--- Problem description ---
Your answer is to be every line of the material that includes the string "Bangsa".

|---|

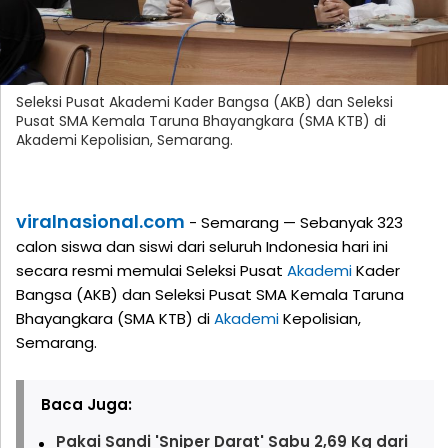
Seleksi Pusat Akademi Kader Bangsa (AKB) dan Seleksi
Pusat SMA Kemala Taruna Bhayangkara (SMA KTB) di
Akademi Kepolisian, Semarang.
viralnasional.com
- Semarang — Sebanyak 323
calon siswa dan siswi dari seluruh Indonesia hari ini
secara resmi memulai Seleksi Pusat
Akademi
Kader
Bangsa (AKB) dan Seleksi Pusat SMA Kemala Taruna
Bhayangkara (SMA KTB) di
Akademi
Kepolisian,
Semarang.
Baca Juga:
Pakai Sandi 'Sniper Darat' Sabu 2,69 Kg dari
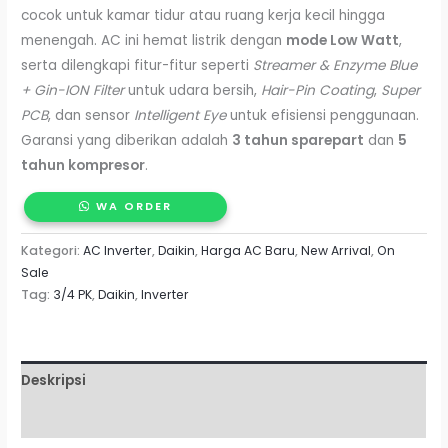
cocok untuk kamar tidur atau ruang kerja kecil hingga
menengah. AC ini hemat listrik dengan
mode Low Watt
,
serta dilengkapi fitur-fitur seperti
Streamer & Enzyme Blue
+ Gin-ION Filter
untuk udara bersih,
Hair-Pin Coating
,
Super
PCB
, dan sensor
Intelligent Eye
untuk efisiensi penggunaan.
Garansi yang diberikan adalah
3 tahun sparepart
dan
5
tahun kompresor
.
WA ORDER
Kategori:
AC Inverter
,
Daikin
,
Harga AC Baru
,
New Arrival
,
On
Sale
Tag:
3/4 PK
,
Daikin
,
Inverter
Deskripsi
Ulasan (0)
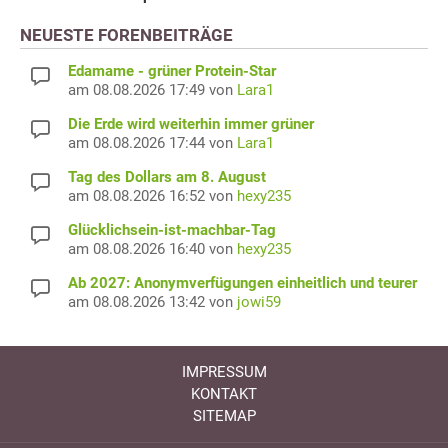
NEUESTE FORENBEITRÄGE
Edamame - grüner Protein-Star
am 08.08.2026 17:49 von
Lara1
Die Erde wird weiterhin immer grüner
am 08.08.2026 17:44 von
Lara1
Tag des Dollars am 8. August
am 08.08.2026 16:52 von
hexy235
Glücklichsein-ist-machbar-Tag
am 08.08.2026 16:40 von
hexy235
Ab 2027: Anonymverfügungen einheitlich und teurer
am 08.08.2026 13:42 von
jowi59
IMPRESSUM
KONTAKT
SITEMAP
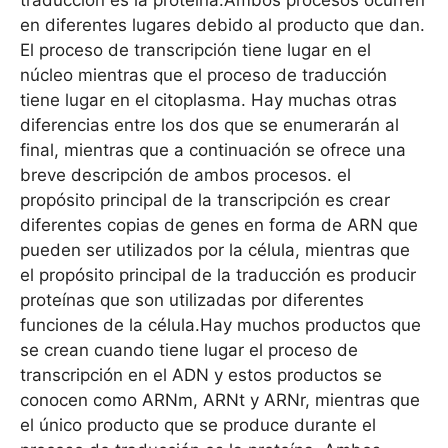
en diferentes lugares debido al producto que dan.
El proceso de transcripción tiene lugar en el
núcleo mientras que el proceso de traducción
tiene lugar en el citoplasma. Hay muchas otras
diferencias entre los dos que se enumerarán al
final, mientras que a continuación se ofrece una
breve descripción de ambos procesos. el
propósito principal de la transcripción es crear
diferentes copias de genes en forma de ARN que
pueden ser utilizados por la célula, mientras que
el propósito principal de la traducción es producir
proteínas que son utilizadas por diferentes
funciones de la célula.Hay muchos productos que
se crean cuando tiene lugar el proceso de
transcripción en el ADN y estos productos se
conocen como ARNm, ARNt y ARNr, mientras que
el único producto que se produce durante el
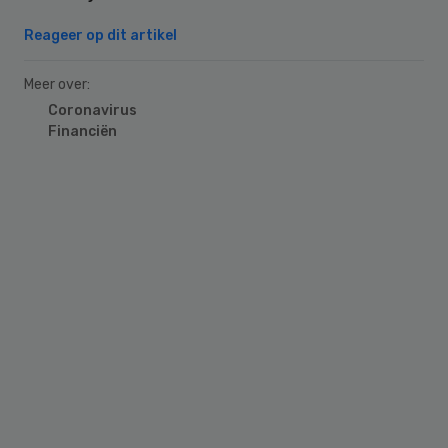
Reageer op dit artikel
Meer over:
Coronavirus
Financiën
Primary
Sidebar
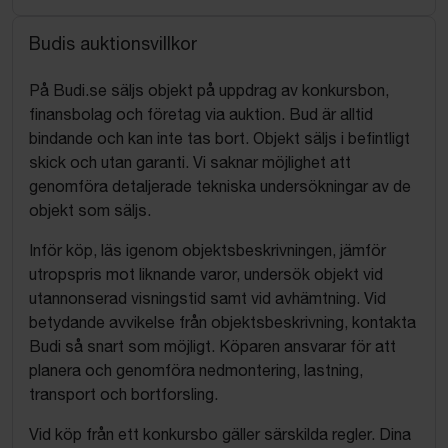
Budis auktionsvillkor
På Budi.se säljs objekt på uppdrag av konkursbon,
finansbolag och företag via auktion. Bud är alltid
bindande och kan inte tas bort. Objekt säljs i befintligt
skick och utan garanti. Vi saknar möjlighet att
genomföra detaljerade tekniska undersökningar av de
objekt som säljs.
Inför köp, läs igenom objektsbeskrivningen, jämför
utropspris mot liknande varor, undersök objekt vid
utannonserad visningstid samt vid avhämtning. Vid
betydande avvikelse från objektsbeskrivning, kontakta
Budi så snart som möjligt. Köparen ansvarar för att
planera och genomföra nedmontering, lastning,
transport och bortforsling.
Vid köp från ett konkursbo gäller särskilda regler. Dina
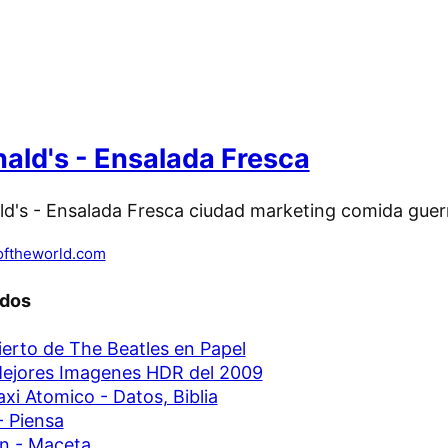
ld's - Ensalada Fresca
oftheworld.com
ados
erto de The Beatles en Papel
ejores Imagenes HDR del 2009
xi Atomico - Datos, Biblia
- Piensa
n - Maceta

|---|

--- Expected output ---
Seleksi Pusat Akademi Kader Bangsa (AKB) dan Seleksi
Bangsa (AKB) dan Seleksi Pusat SMA Kemala Taruna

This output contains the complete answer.